That shaking; and a funny feeling inside

As I stood on a neighbor’s second floor porch which looked onto the front steps of our house (secretly glad to still have the privacy of my back-side fire escape to work with), we each recounted our version of the events.  I had woken up to the sounds of what seemed like someone trying to break down my door.  I had slept in, so it was almost noon.  I saw it was a bright, clear day, and my apartment was already full of light.  I am being robbed, I thought, still a bit too sleepy to be scared.  I briefly contemplated going out the window, went to get my phone.  Then I heard, through the door, “Fire Department!” “Somerville Police!”  They had come to rescue me.

My neighbor said he was standing in this very spot when he’d spotted the smoke on the porch.  As he said this he leaned to see around the tree, like he did that morning.  He pointed the smoke out to someone walking by and asked if anybody was barbequeing though he’d never seen anybody barbeque up there before.  This second person called the fire department.

About five firetrucks and thirty firefighters showed up.  By the time I got outside ten or so of the firefighters had made it onto our second floor porch and were breaking apart a support beam and dousing it with water.  Smoke mixed with water ran down the side of the house.

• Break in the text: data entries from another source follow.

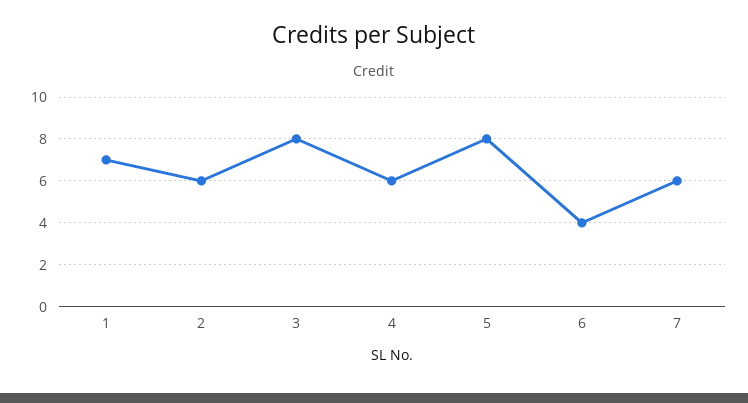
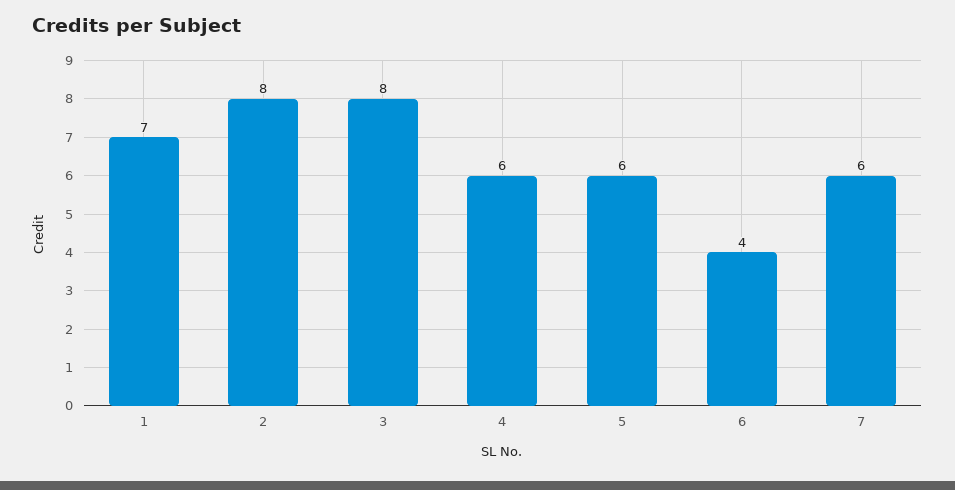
  {
    "1": 7,
-   "2": 6,
+   "2": 8,
    "3": 8,
    "4": 6,
-   "5": 8,
+   "5": 6,
    "6": 4,
    "7": 6
  }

It was just a small electrical fire, sparked by some exposed wires on the porch.  But by the next morning our porches (2nd and 3rd floor) were condemned: deemed unsafe and a danger to its occupants.  Supposedly the fire had weakened some of the supports, but as I stood on my neighbor’s porch which pitched forward precariously and threatened to dump us both out onto the street below, I wasn’t so sure any more.  I said this to him.  I pointed out how the uncertain structure seemed to sway with each step and each shift of weight; I pointed to some anchoring bolts that seem to have been pulled clean out of the wall.   “If they ever came to have a look, I’m afraid your porch is going to be condemned, too,” I said, gravely.

He laughed.  “If anybody ever looked, every house on this block would be condemned,” he said.